I think (or hope) I’m not the only one starting to struggle with the idea of finally getting started with the rest of my life. I stated above that I’m roughly 32 per cent finished my year aboard. Which also means that there’s only 68 per cent of the last year of my formal education remaining. When I come back to Calgary—that’s it, I’m finished.
I’m officially a Bachelor of Communications graduate. I can toss the degree next to my Journalism Diploma in the basement.
“When you’re young you have ideas and no money. When your old you have money and no ideas.”

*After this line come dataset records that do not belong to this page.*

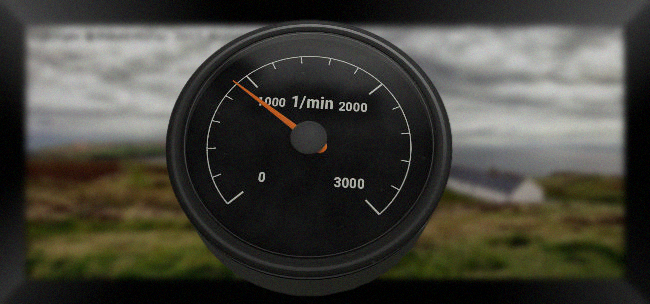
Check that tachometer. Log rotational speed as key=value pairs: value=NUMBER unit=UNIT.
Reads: value=900 unit=rpm
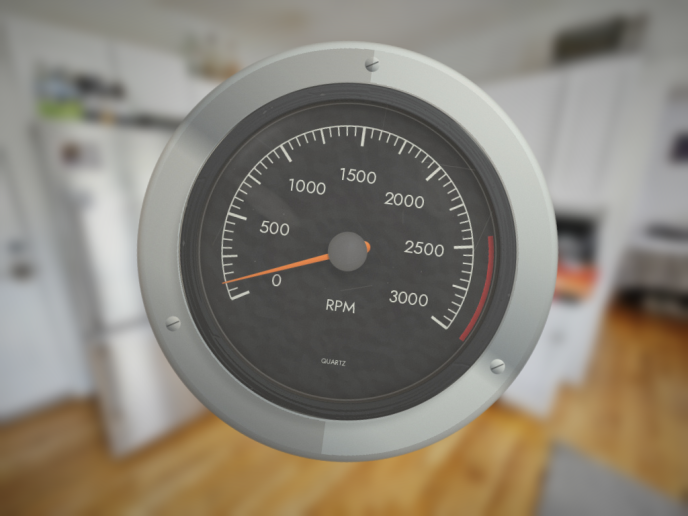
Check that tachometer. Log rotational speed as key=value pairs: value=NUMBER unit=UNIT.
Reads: value=100 unit=rpm
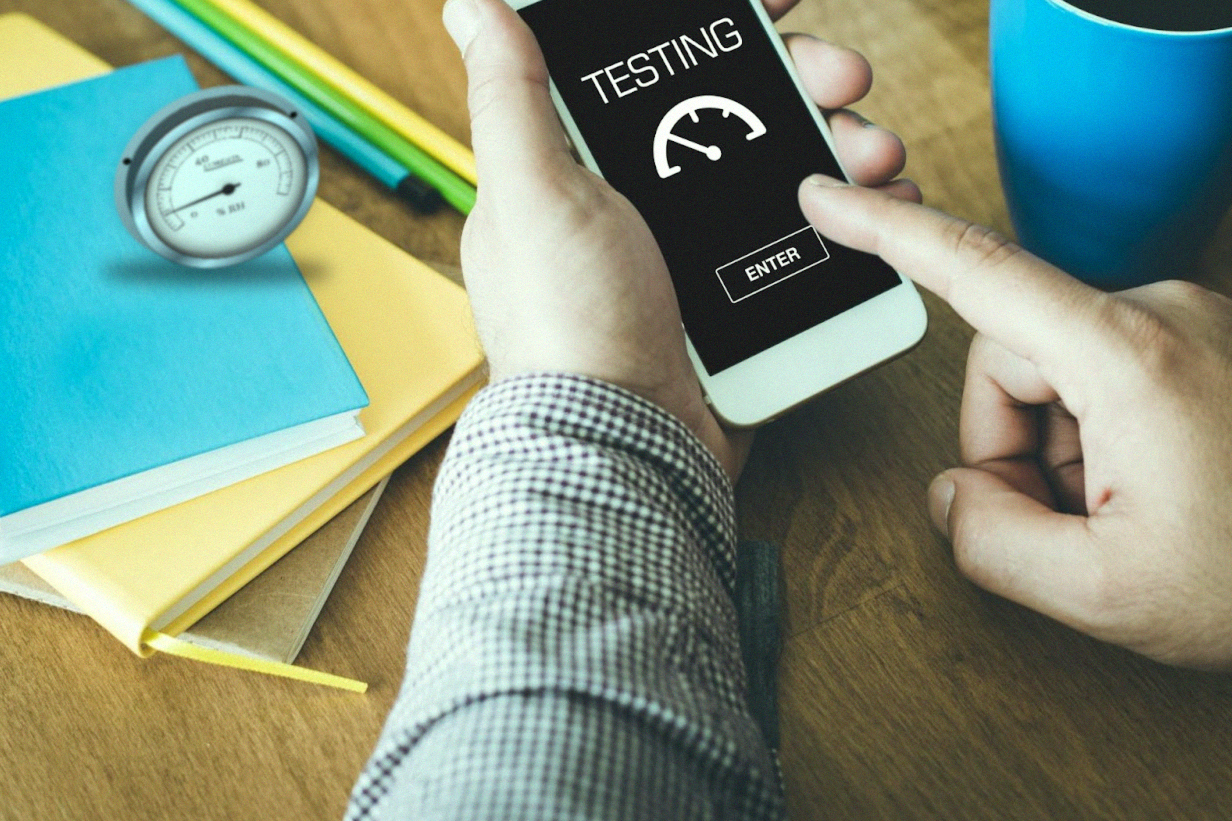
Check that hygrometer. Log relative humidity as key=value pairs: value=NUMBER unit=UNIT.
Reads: value=10 unit=%
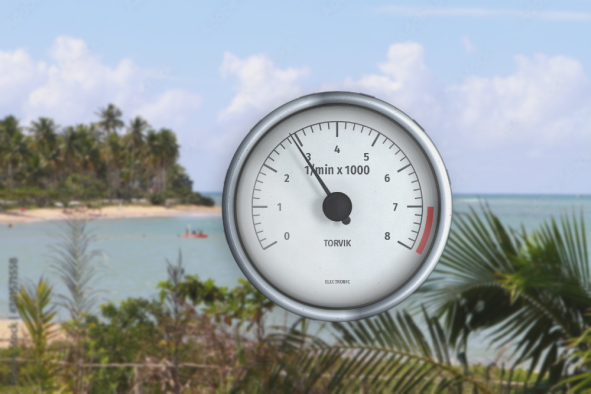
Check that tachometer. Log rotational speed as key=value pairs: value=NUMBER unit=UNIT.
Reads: value=2900 unit=rpm
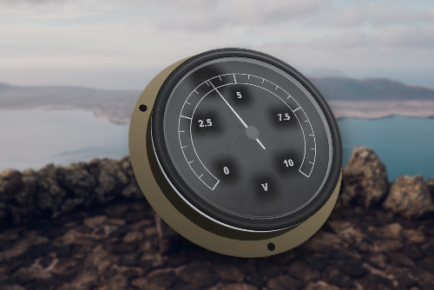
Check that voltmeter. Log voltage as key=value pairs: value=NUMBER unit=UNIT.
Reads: value=4 unit=V
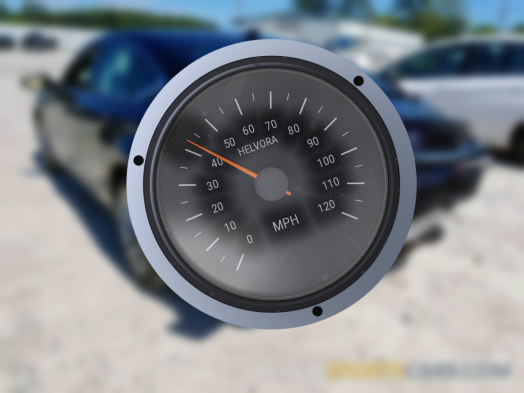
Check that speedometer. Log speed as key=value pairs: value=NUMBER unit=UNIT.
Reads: value=42.5 unit=mph
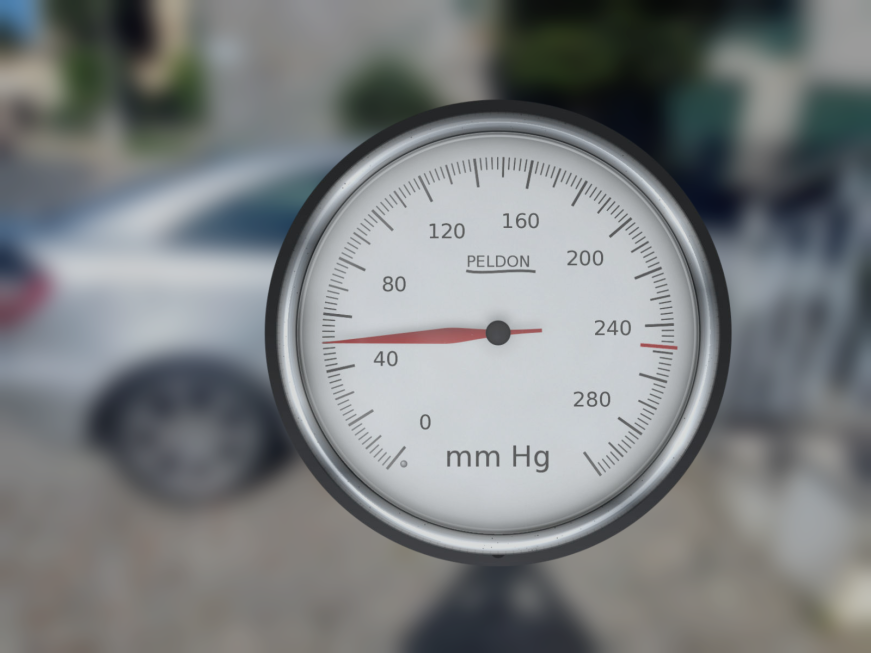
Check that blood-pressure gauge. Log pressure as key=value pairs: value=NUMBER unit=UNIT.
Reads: value=50 unit=mmHg
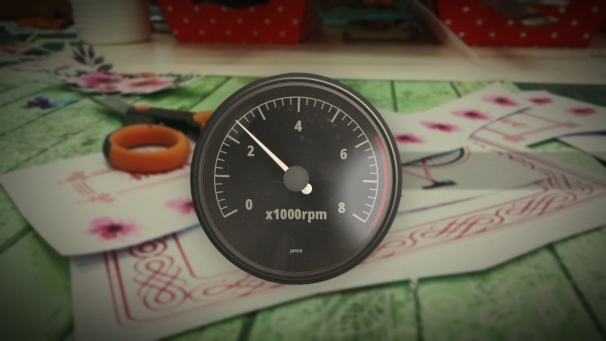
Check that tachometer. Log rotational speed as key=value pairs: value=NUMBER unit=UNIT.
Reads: value=2400 unit=rpm
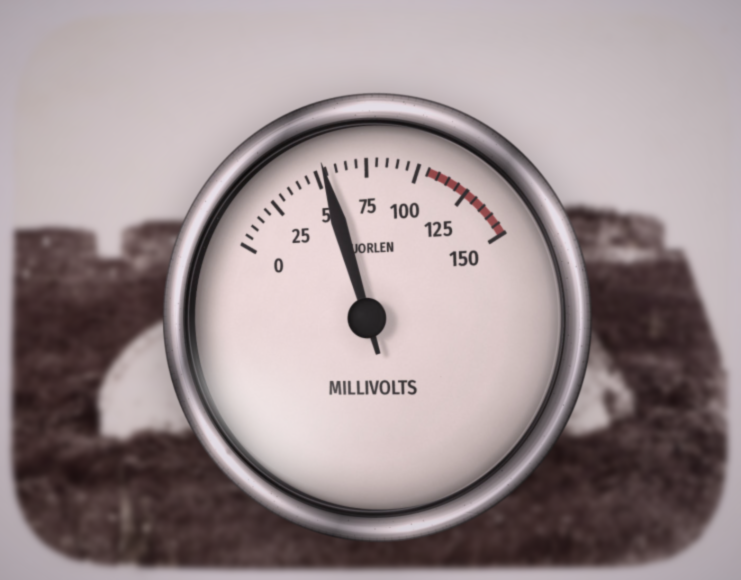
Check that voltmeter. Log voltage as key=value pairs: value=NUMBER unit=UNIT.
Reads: value=55 unit=mV
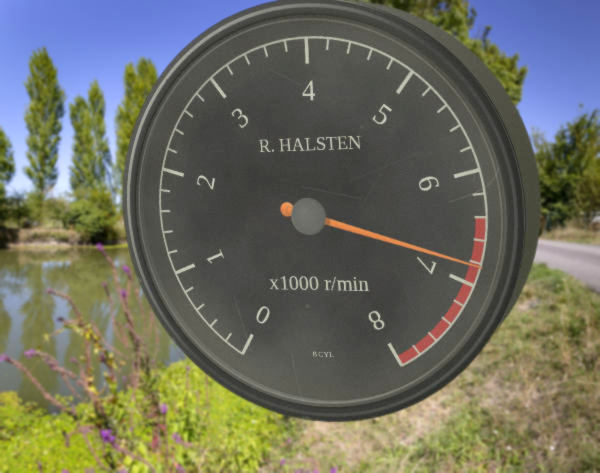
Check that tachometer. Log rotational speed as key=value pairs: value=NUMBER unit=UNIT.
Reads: value=6800 unit=rpm
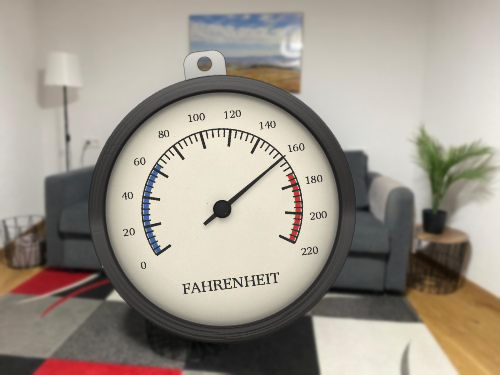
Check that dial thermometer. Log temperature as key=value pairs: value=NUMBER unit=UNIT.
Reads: value=160 unit=°F
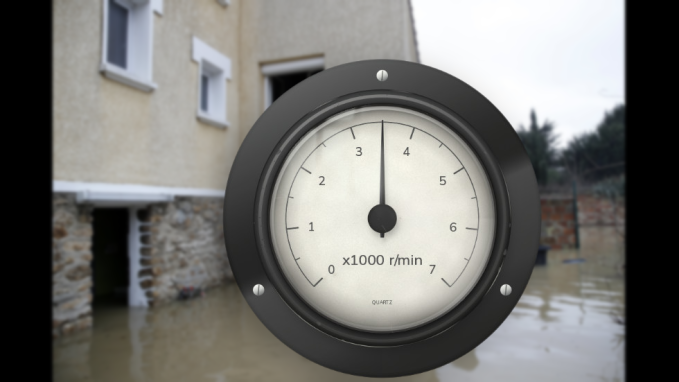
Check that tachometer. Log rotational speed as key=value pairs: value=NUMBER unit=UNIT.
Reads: value=3500 unit=rpm
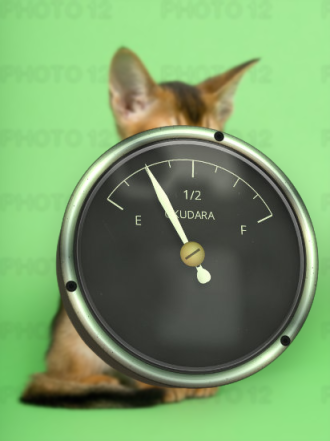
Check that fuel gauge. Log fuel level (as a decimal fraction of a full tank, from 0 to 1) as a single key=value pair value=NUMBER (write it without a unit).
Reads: value=0.25
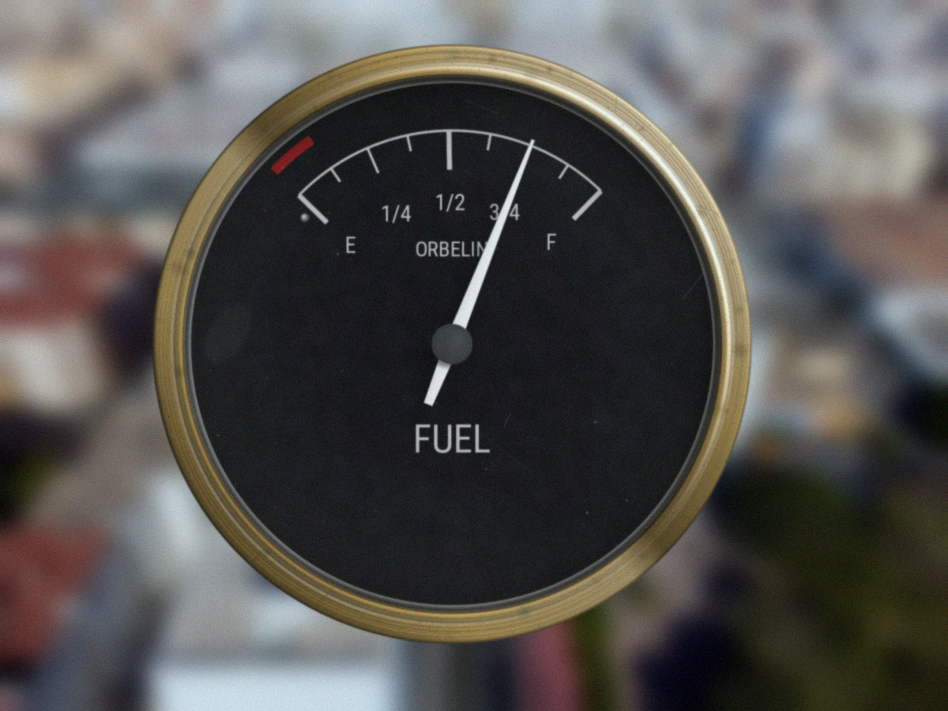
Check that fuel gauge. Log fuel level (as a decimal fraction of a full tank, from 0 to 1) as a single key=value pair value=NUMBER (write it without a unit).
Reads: value=0.75
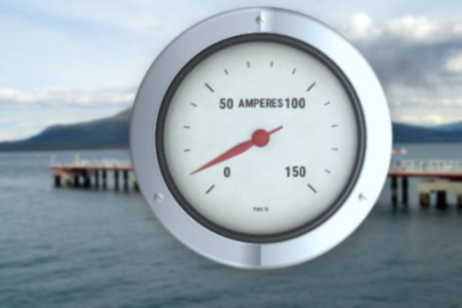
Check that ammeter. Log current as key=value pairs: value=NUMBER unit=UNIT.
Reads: value=10 unit=A
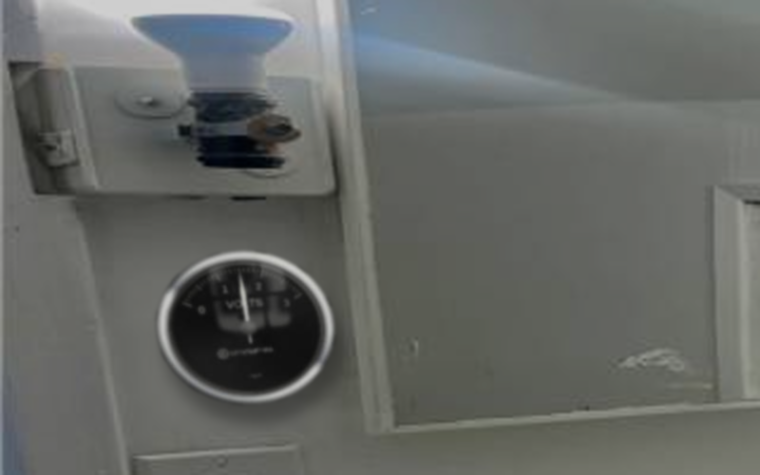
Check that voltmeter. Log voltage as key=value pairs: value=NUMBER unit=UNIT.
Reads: value=1.5 unit=V
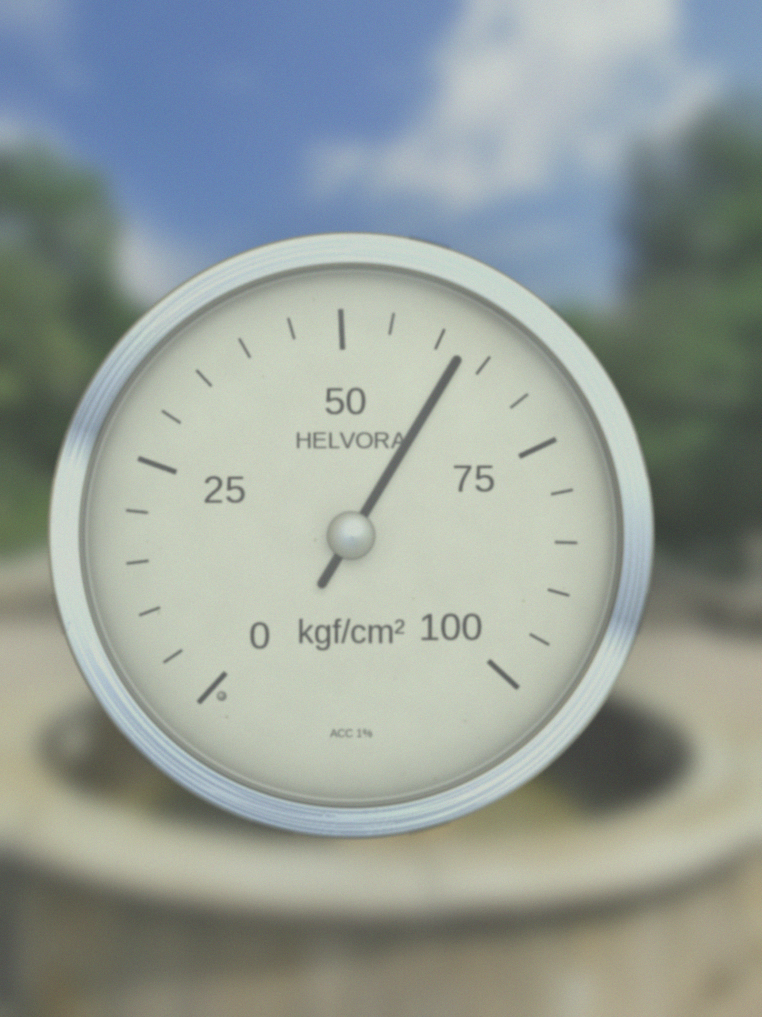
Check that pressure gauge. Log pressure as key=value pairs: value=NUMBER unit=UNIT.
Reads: value=62.5 unit=kg/cm²
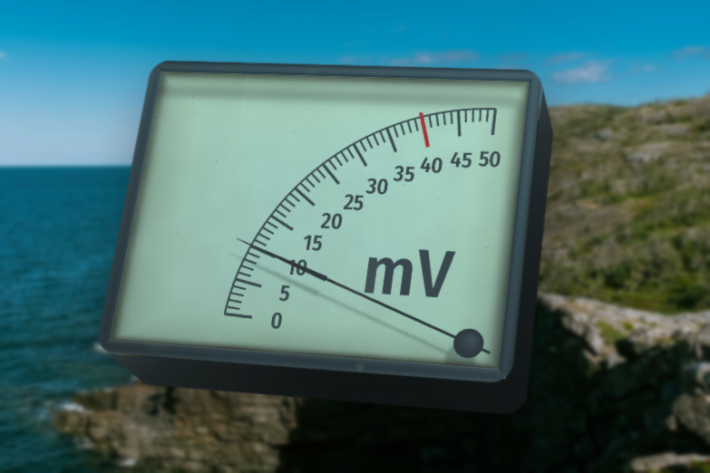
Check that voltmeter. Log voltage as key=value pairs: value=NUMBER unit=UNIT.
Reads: value=10 unit=mV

In between my daily routines of living as Danish-ly as possible, I find myself perusing a plethora of job posting websites, studying self-marketing techniques, contemplating several different start-up opportunities, and finally, studying the success of my friends and peers meticulously.
The latter is an interesting endeavor. It’s the odd sensation of not only feeling pride for your friends, but simultaneously, the resentment towards your own lack of success.
“My mom can’t be our only customer guys.”
Respect to all my friends for the moves they’re making—but also thank you for always keeping my inspiration in check.
Our intent with redleafgoldteeth was always being able to build a brand that cultivated the community around us. The harsh reality is: you can’t truly cultivate shit if you don’t understand it. But—you can’t realize that you don’t understand something unless you make that initial effort in the first place.
So in a weird way—mission accomplished, right? It’s a continuously evolving process that begins with simply starting.
Simply starting got us a long way. Now that I think about it—it got us the whole way. Because it would be a pretty obvious fallacy if I tried saying that we’ve always put forth our best effort since the beginning. The way I see it—me and a few of my best friends have had a great time talking about music and making shirts.
“Money, right yeah it matters, but it’s one piece of the puzzle. Let me tell you something. Sometimes who you are doing business with is a lot more important than the business that you are doing.”
If you’ve read up until this point, I’m sorry to disappoint, but I don’t have the answer. I haven’t made it anywhere.
In retrospect the article should have been entitled “How to Start Making in Calgary?” Or anywhere else for that matter. Because I’d love to know.
For those of you that, again, haven’t watched How to Make it in America—the series was only two seasons because the filming of the Mark Wahlberg produced masterpiece wasn’t renewed for a third season. A travesty right?
Ben and Cam (the main characters from the show) made a few moves, caught a few L’s, and were just beginning their journey of building a brand that was starting to catch the momentary attention of their city.
“Can’t knock the hustle.”
A lot of what I’ve written today molds my life’s character into a very conventional niche.
I’m about to be an Arts graduate that has to face the menacing world of creativity head on—and the moves I make from here on out will become the most imperative ones I’ll ever make. It’s scary and I wish I had the answers. I wish Mark Wahlberg gave me a third season, but he didn’t.
And now I think its time to stop trying to recreate my favourite fictions. I probably won’t watch How to Make it in America again for a while. A few years at least. Your strongest of influences should be used as an aid to help you make it, they shouldn’t make you.
Essentially—your influences should be the quotations that are used sparingly throughout the stories you write.
All-in-all, I’m doing great. Copenhagen is a beautiful city filled with art, joy and ease. I can’t wait to be home—but simultaneously don’t want to ever leave. That’s a great position to be in. There are so many important decisions ahead with not very many discernible answers. But it’s okay.
We’ll make it.
“Gentleman to our sons, may they have hot mothers and rich fathers.”